• **Records for the exercise**:

# # # # # # #

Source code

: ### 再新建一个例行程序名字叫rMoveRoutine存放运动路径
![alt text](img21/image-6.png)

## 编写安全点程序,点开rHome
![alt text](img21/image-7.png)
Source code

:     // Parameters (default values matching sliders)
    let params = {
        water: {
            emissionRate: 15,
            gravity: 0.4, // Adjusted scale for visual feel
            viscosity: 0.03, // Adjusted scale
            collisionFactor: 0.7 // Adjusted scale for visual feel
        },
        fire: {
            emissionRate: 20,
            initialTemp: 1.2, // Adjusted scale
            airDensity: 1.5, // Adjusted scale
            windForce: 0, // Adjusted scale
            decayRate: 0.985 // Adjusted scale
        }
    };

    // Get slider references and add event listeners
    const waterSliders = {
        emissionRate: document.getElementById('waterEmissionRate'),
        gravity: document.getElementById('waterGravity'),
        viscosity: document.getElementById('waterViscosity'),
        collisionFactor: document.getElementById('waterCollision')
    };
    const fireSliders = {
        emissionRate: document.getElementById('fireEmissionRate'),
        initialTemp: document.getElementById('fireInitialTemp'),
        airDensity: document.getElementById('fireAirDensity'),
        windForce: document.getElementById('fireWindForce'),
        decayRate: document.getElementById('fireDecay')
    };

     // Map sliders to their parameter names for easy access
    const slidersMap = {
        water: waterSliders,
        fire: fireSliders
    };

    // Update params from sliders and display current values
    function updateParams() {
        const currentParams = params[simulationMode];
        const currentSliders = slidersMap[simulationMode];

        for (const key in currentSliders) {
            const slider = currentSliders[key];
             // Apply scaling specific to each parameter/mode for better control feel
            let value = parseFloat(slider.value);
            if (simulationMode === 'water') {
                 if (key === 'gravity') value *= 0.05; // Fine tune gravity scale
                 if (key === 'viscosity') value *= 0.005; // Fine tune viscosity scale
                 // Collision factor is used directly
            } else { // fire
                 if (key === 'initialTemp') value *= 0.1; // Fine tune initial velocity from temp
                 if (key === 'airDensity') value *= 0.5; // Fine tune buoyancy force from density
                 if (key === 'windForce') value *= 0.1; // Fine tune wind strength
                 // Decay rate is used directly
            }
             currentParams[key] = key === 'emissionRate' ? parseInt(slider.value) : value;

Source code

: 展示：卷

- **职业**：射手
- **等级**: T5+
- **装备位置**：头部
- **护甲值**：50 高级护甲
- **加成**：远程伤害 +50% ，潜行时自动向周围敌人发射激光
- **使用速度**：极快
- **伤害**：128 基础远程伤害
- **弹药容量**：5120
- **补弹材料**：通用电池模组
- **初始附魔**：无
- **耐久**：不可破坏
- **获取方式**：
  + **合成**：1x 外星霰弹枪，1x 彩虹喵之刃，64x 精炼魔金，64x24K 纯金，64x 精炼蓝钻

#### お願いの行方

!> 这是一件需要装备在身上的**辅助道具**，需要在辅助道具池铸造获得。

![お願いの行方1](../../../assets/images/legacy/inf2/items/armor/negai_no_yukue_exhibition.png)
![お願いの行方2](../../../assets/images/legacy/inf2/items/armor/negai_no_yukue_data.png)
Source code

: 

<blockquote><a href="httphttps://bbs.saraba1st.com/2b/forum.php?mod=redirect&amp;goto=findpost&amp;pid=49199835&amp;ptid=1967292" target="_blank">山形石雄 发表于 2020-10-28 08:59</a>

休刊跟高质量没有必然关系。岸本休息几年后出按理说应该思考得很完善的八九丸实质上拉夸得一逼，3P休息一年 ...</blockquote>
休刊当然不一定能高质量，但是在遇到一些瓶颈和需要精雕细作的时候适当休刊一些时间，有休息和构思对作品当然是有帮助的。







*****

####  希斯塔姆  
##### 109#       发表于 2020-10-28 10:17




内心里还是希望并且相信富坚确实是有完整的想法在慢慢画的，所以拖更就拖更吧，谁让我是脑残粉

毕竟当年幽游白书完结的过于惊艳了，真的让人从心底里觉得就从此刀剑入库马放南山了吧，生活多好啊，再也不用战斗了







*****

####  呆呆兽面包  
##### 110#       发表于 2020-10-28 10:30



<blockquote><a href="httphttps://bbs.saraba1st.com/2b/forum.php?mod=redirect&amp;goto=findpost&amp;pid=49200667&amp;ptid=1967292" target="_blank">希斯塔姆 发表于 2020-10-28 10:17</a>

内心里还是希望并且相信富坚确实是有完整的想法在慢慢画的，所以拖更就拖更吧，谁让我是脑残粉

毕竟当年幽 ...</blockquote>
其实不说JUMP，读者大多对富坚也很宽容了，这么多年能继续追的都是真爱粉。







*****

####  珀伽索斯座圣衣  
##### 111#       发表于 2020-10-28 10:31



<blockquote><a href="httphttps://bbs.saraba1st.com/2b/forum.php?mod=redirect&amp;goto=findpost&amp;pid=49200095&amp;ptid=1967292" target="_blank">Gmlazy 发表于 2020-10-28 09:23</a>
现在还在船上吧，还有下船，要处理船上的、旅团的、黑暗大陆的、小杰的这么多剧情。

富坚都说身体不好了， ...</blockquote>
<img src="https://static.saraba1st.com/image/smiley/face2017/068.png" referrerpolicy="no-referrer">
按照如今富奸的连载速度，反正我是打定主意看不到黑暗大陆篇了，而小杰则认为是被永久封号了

# # # # # # #

Format every line of the rows above as a Markdown table with the columns "No." and "Content," numbering each line in order and leaving out blank lines.

• **Result of this exercise**:
| No. | Content |
|---|---|
| 1 | Source code |
| 2 | : ### 再新建一个例行程序名字叫rMoveRoutine存放运动路径 |
| 3 | ![alt text](img21/image-6.png) |
| 4 | ## 编写安全点程序,点开rHome |
| 5 | ![alt text](img21/image-7.png) |
| 6 | Source code |
| 7 | :     // Parameters (default values matching sliders) |
| 8 |     let params = { |
| 9 |         water: { |
| 10 |             emissionRate: 15, |
| 11 |             gravity: 0.4, // Adjusted scale for visual feel |
| 12 |             viscosity: 0.03, // Adjusted scale |
| 13 |             collisionFactor: 0.7 // Adjusted scale for visual feel |
| 14 |         }, |
| 15 |         fire: { |
| 16 |             emissionRate: 20, |
| 17 |             initialTemp: 1.2, // Adjusted scale |
| 18 |             airDensity: 1.5, // Adjusted scale |
| 19 |             windForce: 0, // Adjusted scale |
| 20 |             decayRate: 0.985 // Adjusted scale |
| 21 |         } |
| 22 |     }; |
| 23 |     // Get slider references and add event listeners |
| 24 |     const waterSliders = { |
| 25 |         emissionRate: document.getElementById('waterEmissionRate'), |
| 26 |         gravity: document.getElementById('waterGravity'), |
| 27 |         viscosity: document.getElementById('waterViscosity'), |
| 28 |         collisionFactor: document.getElementById('waterCollision') |
| 29 |     }; |
| 30 |     const fireSliders = { |
| 31 |         emissionRate: document.getElementById('fireEmissionRate'), |
| 32 |         initialTemp: document.getElementById('fireInitialTemp'), |
| 33 |         airDensity: document.getElementById('fireAirDensity'), |
| 34 |         windForce: document.getElementById('fireWindForce'), |
| 35 |         decayRate: document.getElementById('fireDecay') |
| 36 |     }; |
| 37 |      // Map sliders to their parameter names for easy access |
| 38 |     const slidersMap = { |
| 39 |         water: waterSliders, |
| 40 |         fire: fireSliders |
| 41 |     }; |
| 42 |     // Update params from sliders and display current values |
| 43 |     function updateParams() { |
| 44 |         const currentParams = params[simulationMode]; |
| 45 |         const currentSliders = slidersMap[simulationMode]; |
| 46 |         for (const key in currentSliders) { |
| 47 |             const slider = currentSliders[key]; |
| 48 |              // Apply scaling specific to each parameter/mode for better control feel |
| 49 |             let value = parseFloat(slider.value); |
| 50 |             if (simulationMode === 'water') { |
| 51 |                  if (key === 'gravity') value *= 0.05; // Fine tune gravity scale |
| 52 |                  if (key === 'viscosity') value *= 0.005; // Fine tune viscosity scale |
| 53 |                  // Collision factor is used directly |
| 54 |             } else { // fire |
| 55 |                  if (key === 'initialTemp') value *= 0.1; // Fine tune initial velocity from temp |
| 56 |                  if (key === 'airDensity') value *= 0.5; // Fine tune buoyancy force from density |
| 57 |                  if (key === 'windForce') value *= 0.1; // Fine tune wind strength |
| 58 |                  // Decay rate is used directly |
| 59 |             } |
| 60 |              currentParams[key] = key === 'emissionRate' ? parseInt(slider.value) : value; |
| 61 | Source code |
| 62 | : 展示：卷 |
| 63 | - **职业**：射手 |
| 64 | - **等级**: T5+ |
| 65 | - **装备位置**：头部 |
| 66 | - **护甲值**：50 高级护甲 |
| 67 | - **加成**：远程伤害 +50% ，潜行时自动向周围敌人发射激光 |
| 68 | - **使用速度**：极快 |
| 69 | - **伤害**：128 基础远程伤害 |
| 70 | - **弹药容量**：5120 |
| 71 | - **补弹材料**：通用电池模组 |
| 72 | - **初始附魔**：无 |
| 73 | - **耐久**：不可破坏 |
| 74 | - **获取方式**： |
| 75 |   + **合成**：1x 外星霰弹枪，1x 彩虹喵之刃，64x 精炼魔金，64x24K 纯金，64x 精炼蓝钻 |
| 76 | #### お願いの行方 |
| 77 | !> 这是一件需要装备在身上的**辅助道具**，需要在辅助道具池铸造获得。 |
| 78 | ![お願いの行方1](../../../assets/images/legacy/inf2/items/armor/negai_no_yukue_exhibition.png) |
| 79 | ![お願いの行方2](../../../assets/images/legacy/inf2/items/armor/negai_no_yukue_data.png) |
| 80 | Source code |
| 81 | :  |
| 82 | <blockquote><a href="httphttps://bbs.saraba1st.com/2b/forum.php?mod=redirect&amp;goto=findpost&amp;pid=49199835&amp;ptid=1967292" target="_blank">山形石雄 发表于 2020-10-28 08:59</a> |
| 83 | 休刊跟高质量没有必然关系。岸本休息几年后出按理说应该思考得很完善的八九丸实质上拉夸得一逼，3P休息一年 ...</blockquote> |
| 84 | 休刊当然不一定能高质量，但是在遇到一些瓶颈和需要精雕细作的时候适当休刊一些时间，有休息和构思对作品当然是有帮助的。 |
| 85 | ***** |
| 86 | ####  希斯塔姆   |
| 87 | ##### 109#       发表于 2020-10-28 10:17 |
| 88 | 内心里还是希望并且相信富坚确实是有完整的想法在慢慢画的，所以拖更就拖更吧，谁让我是脑残粉 |
| 89 | 毕竟当年幽游白书完结的过于惊艳了，真的让人从心底里觉得就从此刀剑入库马放南山了吧，生活多好啊，再也不用战斗了 |
| 90 | ***** |
| 91 | ####  呆呆兽面包   |
| 92 | ##### 110#       发表于 2020-10-28 10:30 |
| 93 | <blockquote><a href="httphttps://bbs.saraba1st.com/2b/forum.php?mod=redirect&amp;goto=findpost&amp;pid=49200667&amp;ptid=1967292" target="_blank">希斯塔姆 发表于 2020-10-28 10:17</a> |
| 94 | 内心里还是希望并且相信富坚确实是有完整的想法在慢慢画的，所以拖更就拖更吧，谁让我是脑残粉 |
| 95 | 毕竟当年幽 ...</blockquote> |
| 96 | 其实不说JUMP，读者大多对富坚也很宽容了，这么多年能继续追的都是真爱粉。 |
| 97 | ***** |
| 98 | ####  珀伽索斯座圣衣   |
| 99 | ##### 111#       发表于 2020-10-28 10:31 |
| 100 | <blockquote><a href="httphttps://bbs.saraba1st.com/2b/forum.php?mod=redirect&amp;goto=findpost&amp;pid=49200095&amp;ptid=1967292" target="_blank">Gmlazy 发表于 2020-10-28 09:23</a> |
| 101 | 现在还在船上吧，还有下船，要处理船上的、旅团的、黑暗大陆的、小杰的这么多剧情。 |
| 102 | 富坚都说身体不好了， ...</blockquote> |
| 103 | <img src="https://static.saraba1st.com/image/smiley/face2017/068.png" referrerpolicy="no-referrer"> |
| 104 | 按照如今富奸的连载速度，反正我是打定主意看不到黑暗大陆篇了，而小杰则认为是被永久封号了 |